Can AI revolutionize automated game testing?
Artificial Intelligence has progressed tremendously to the point we can automate entire categories of tasks. The idea of AI playing a game and automatically finding defects is not new. But is it possible to automate game testing with AI today?
What do we mean by Artificial Intelligence?
Artificial Intelligence is a very large field that encompasses a wide variety of purposes. So before anything else, we need to define a few terms.
Machine Learning (ML)
Machine learning is a set of methods and algorithms that improves automatically through training.

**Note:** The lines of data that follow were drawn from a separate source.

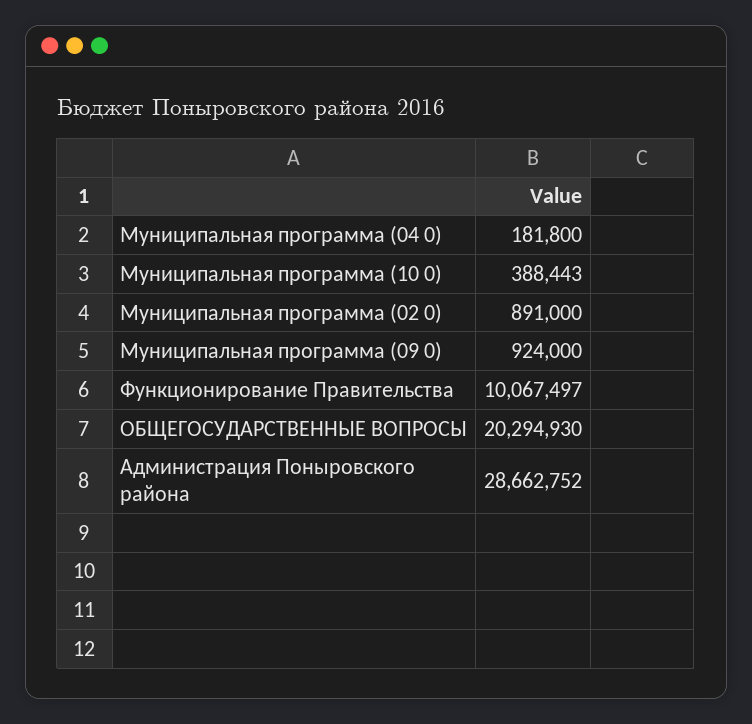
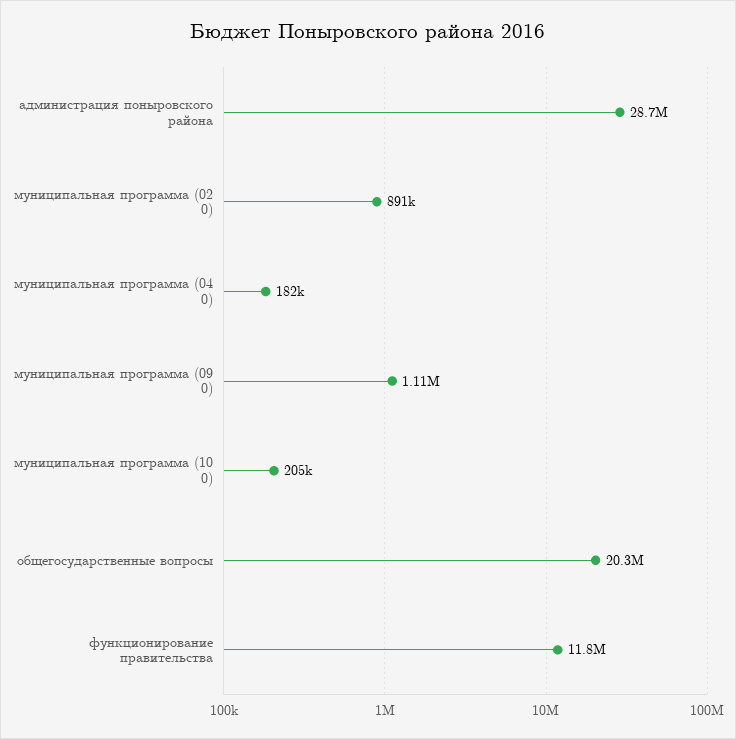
  {
    "Муниципальная программа (04 0)": 181800,
-   "Муниципальная программа (10 0)": 388443,
+   "Муниципальная программа (10 0)": 205000,
    "Муниципальная программа (02 0)": 891000,
-   "Муниципальная программа (09 0)": 924000,
+   "Муниципальная программа (09 0)": 1110000,
-   "Функционирование Правительства": 10067497,
+   "Функционирование Правительства": 11800000,
    "ОБЩЕГОСУДАРСТВЕННЫЕ ВОПРОСЫ": 20294930,
    "Администрация Поныровского района": 28662752
  }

The training can be supervised or unsupervised. It is the branch of AI that grew the most in the past decade.
Supervised learning
Supervised machine learning is done via the use of training data. Humans label data and feed it to the ML algorithm. The algorithm can then extrapolate on data it hasn't seen before. For example the data could be a set of labelled pictures. Feed these to the algorithm and then it will be able to identify which has or hasn't cats in it.
Reinforcement learning
Reinforcement machine learning isn't trained using data but trial and error instead. Successful attempts reinforce the algorithm into a particular direction. It is up to the humans designing the learning method to decide what counts as a success.
Artificial General Intelligence (AGI)
AGI is the ability of a machine (or set of machines) to learn and reason like humans do. It is the holy grail of AI since it would be hard to distinguish AGI from a human. It is hypothetical and doesn't exist yet.
As you can suspect ML is very far from being AGI. In the rest of this article we use AI and ML interchangeably to mean the same thing.
What can AI do today?
While we're still far from general intelligence, current algorithms can already achieve interesting results. For example here is a video showing an artificial neural network learning to play Mario:
The video explains the use of Neural Networks and Genetic Algorithms to train an AI against a level of Mario. The AI itself is trained to complete the level, and doesn't explore it. But nothing prevents us from changing the reward mechanism to serve this purpose instead.
More recently OpenAI demonstrated how competing agents can explore, learn, and exploit a given playground:
The video demonstrate how agents can progressively learn what is possible in a given game of hide and seek, and ultimately lead to bug exploitation.
In the context of game testing, AI seems to be well suited for exploring the limits of gameplay. Here are example scenarios in which it can be useful:
- Checking if uncommon input combination breaks the game (Monkey testing)
- Checking if existing bugs can be exploited by players
- Checking if different factions of a game are balanced
- Checking if the game can sustain long play sessions
The limits of AI
While the current state of AI could in theory expose bugs in a game, there are still critical elements it can't overcome.
For example, imagine you're building an FPS game with multiple weapons, but one of them is broken. A human player will likely see the weapon doesn't do any damage, but an AI cannot. For the algorithm the broken weapon is simply weak, and thus it will stop using it.
The notion of a bug is always relative to the game design. For example, while platformers usually don't allow players to go through walls, it can be part of a secret room, or even an entire game mechanic. How in this context an AI would be able to distinguish between these cases? It would have to understand the design of the game.
This leads to another point: even if an AI can be used to identify bugs, reporting them is another story. With the above example, let's assume an AI identified the broken weapon as a bug. How does the AI reports it? We could imagine the AI recording a brief video showing the bug, but it might not be visually significant. A textual explanation would be better.
One of the valued skills of QA testers is to produce good bug reports. And their communication skills is paramount to fulfill this goal. This is something an AI would struggle to achieve.
Above all that, what an AI can't do is create tests scenario validating a design. This is why authored tests are valuable. If we take the weapon example once again, a QA engineer would write a specific scenario to validate that the weapon is working. A manual tester, or an automated test case can then ensure this specific test passes. This level of specificity is currently out of reach for AI algorithms, and would require extensive human intervention.
The cost of AI
Often, AI is envisioned as a black box you can simply turn on to automate a process. The traditional chat bot comes to mind. But in the context of automated game testing, off-the-shelf solutions would likely be inefficient:
- Every game is different
- Identifying bugs and communicating about them is very specific
- AI algorithms require dedicated people and infrastructure
This last point raises a very important issue: AI is not free. Unsupervised machine learning requires millions of simulated runs (as mentioned in the videos). Moreover, any major change in the game might require to re-train the AI.
So with that in mind, it is important to ponder the cost between an AI solution and more traditional QA processes.
Conclusion
As we saw, the current state of AI can produce interesting results. However, game testing requires extreme specificity. This creates a gap between the current state of the art, and what would be required for AI automation to be useful.
It is nonetheless a space to keep an eye on. Middle-ground solutions rather than full automation could prove beneficial for QA engineers.